Start of Exercise data

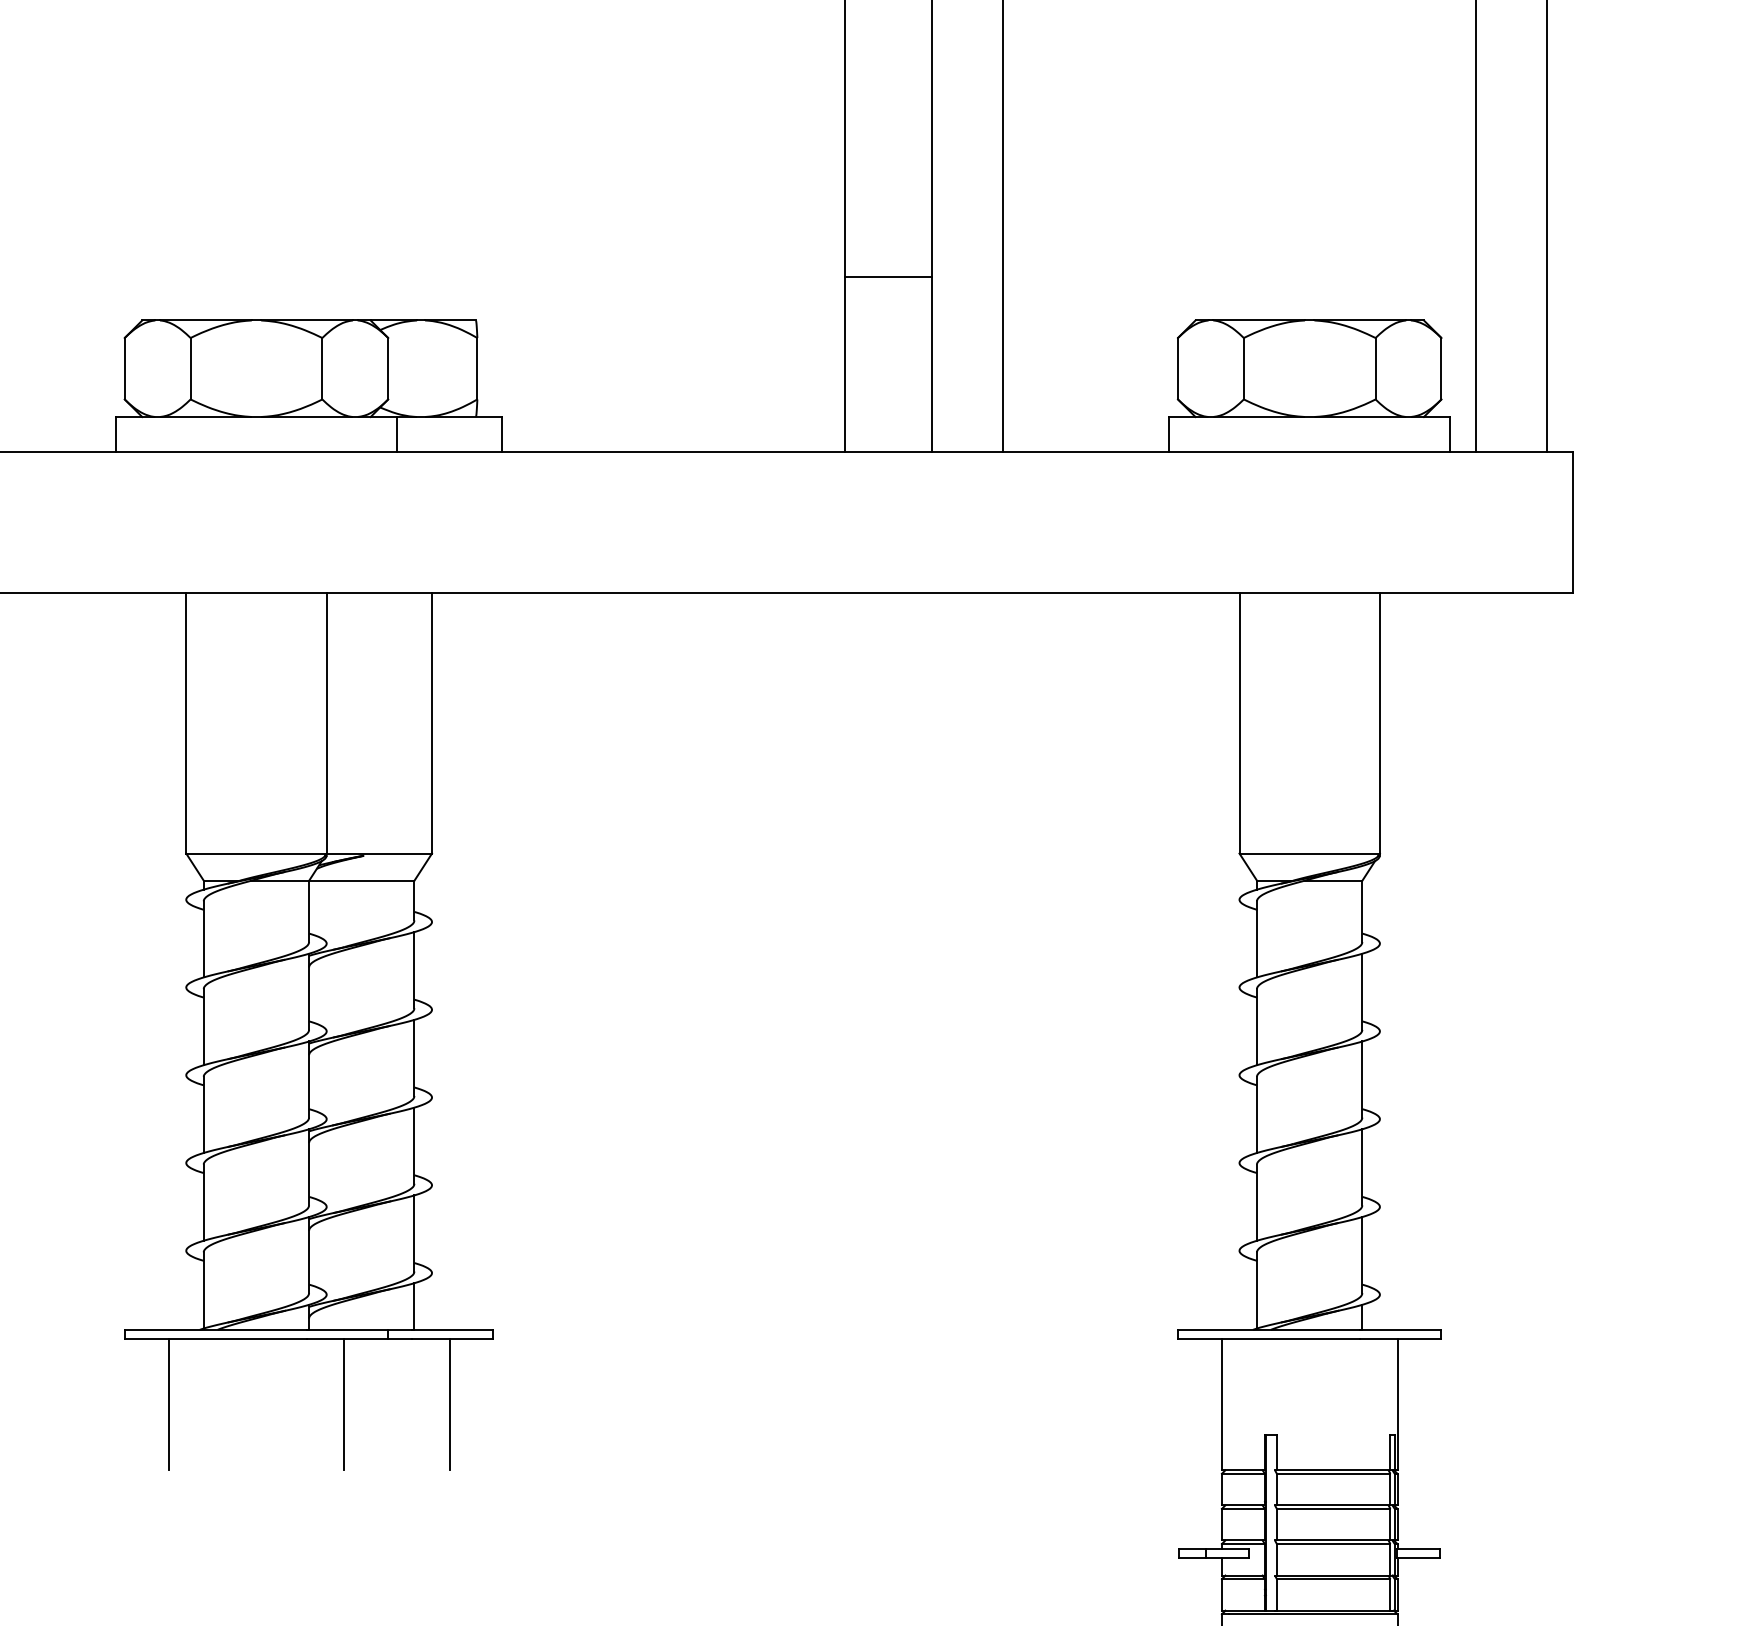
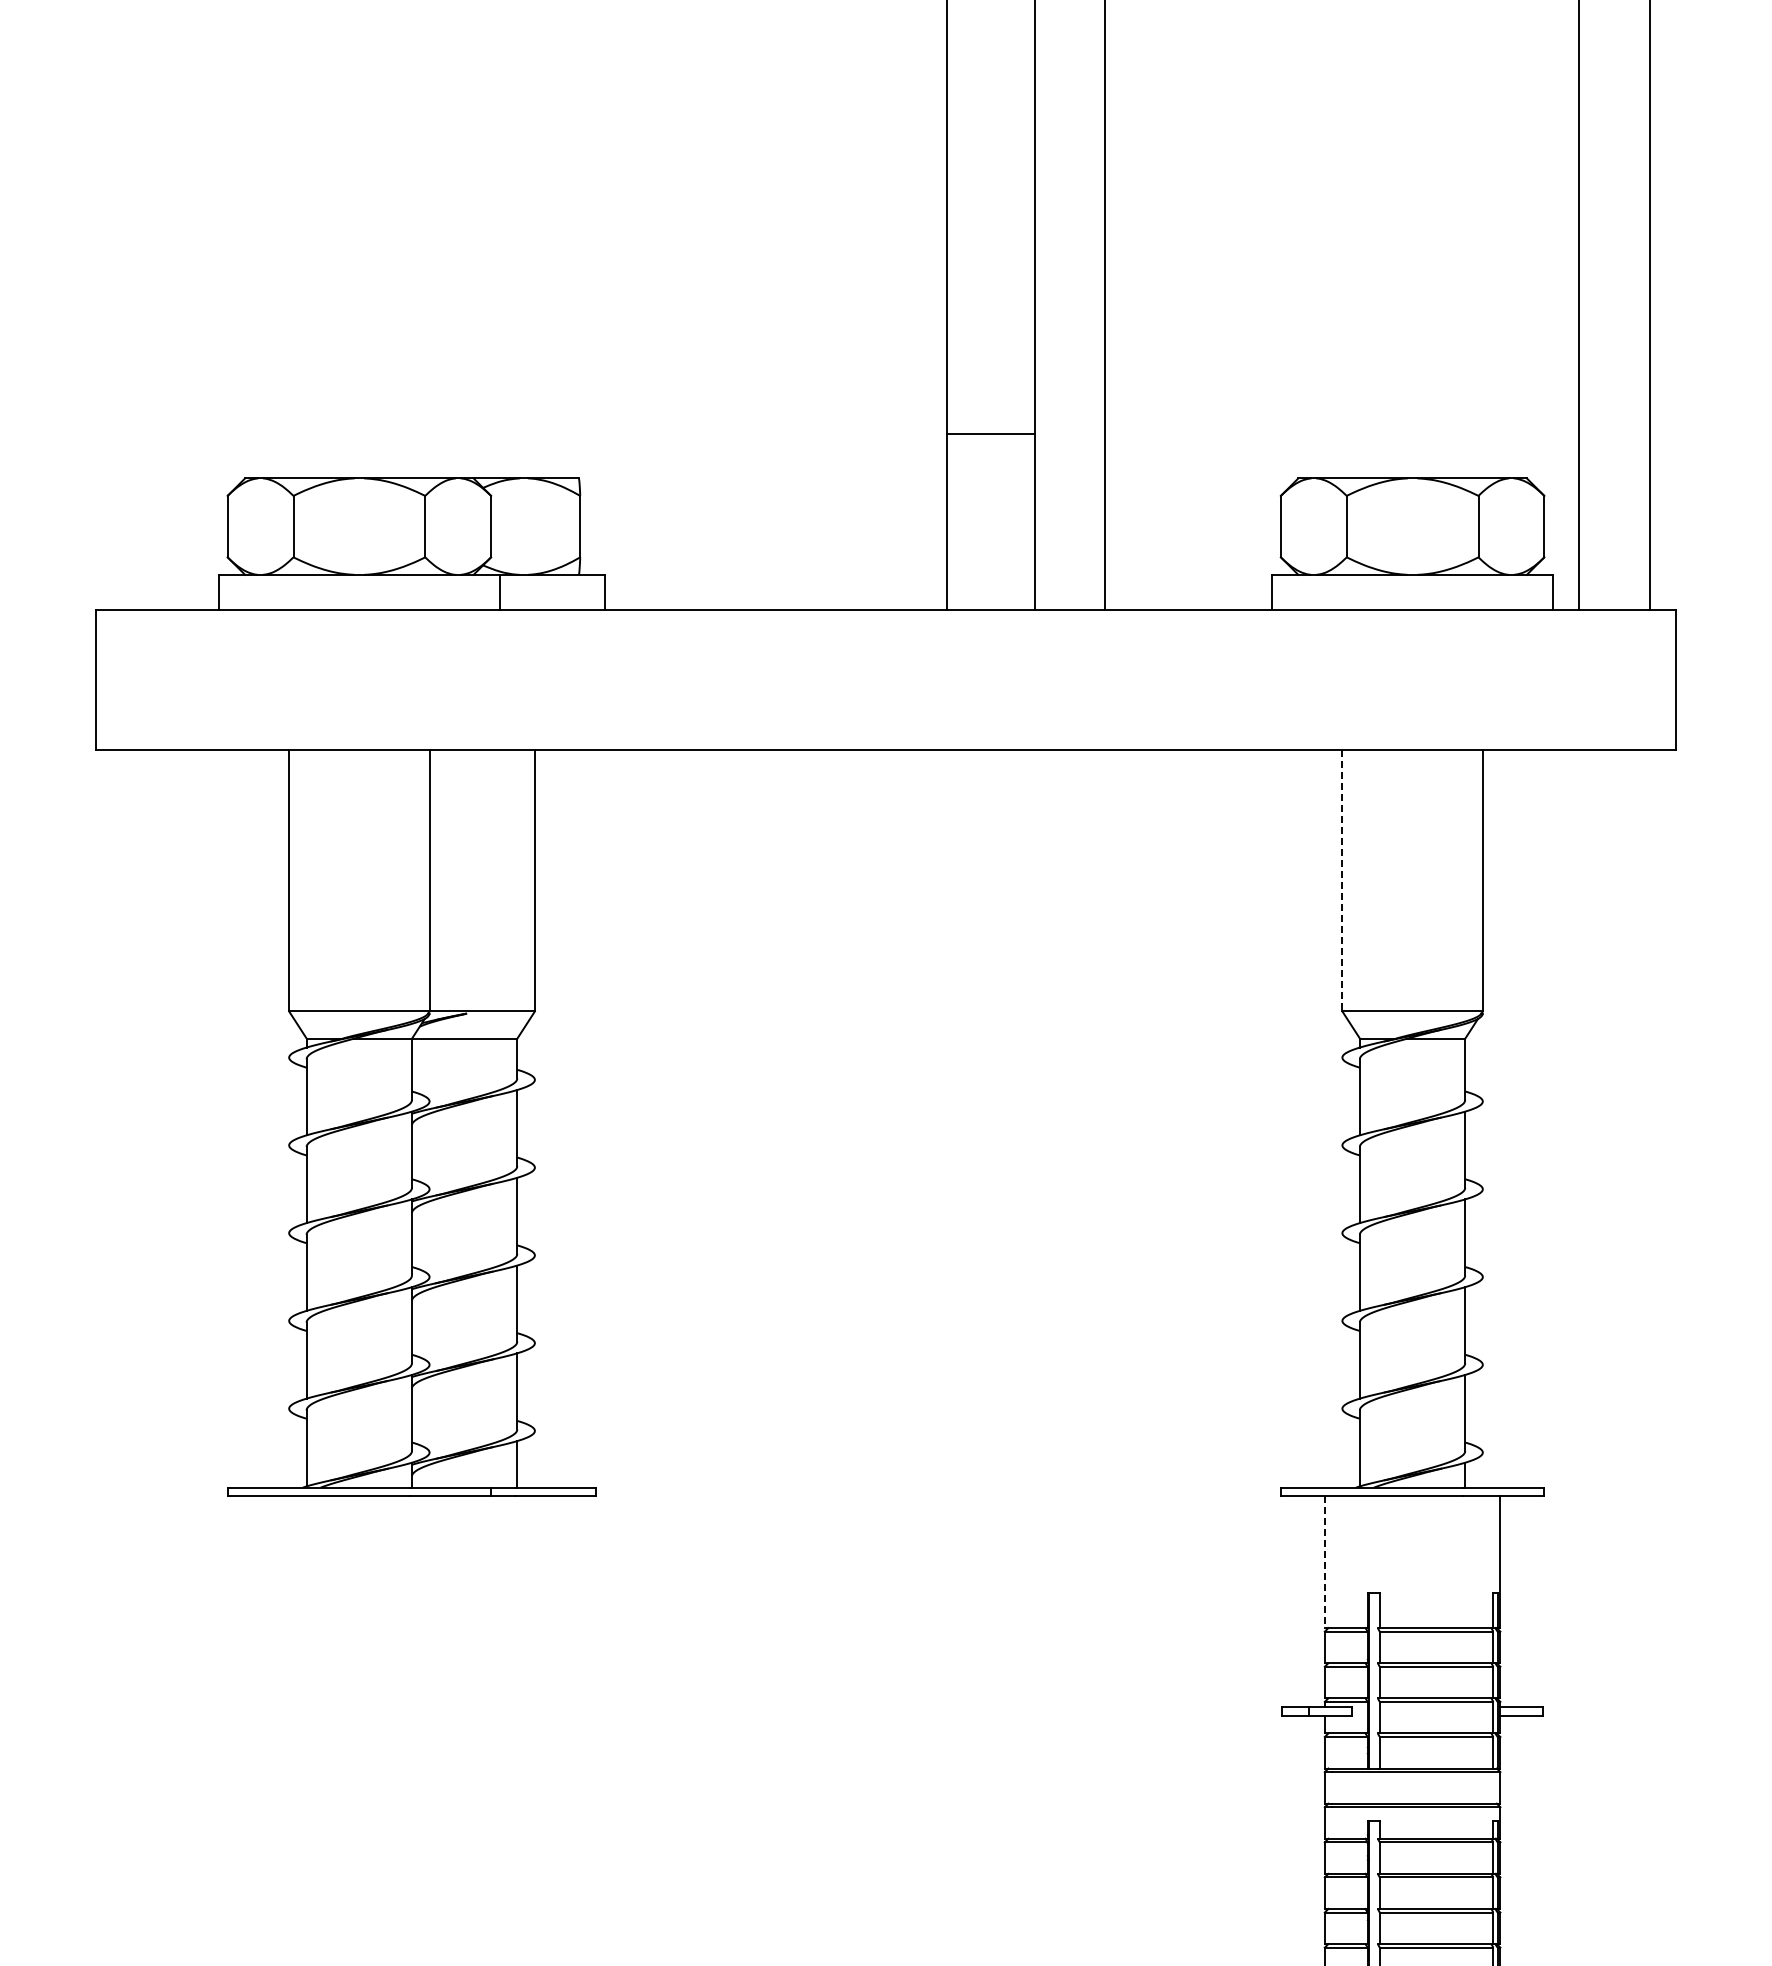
line: (1239, 722) -> (1342, 880), solid -> dashed
line: (168, 1404) -> (271, 1562), removed
line: (344, 1404) -> (447, 1562), removed
line: (449, 1404) -> (552, 1562), removed
line: (1221, 1404) -> (1324, 1562), solid -> dashed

End of Exercise data

## [Activity]
For this exercise, copy the lines from the one that contains "line: (344, 1404) -> (447, 1562), removed" through the last line of the records, exactly and only those.

## [Output for this exercise]
line: (344, 1404) -> (447, 1562), removed
line: (449, 1404) -> (552, 1562), removed
line: (1221, 1404) -> (1324, 1562), solid -> dashed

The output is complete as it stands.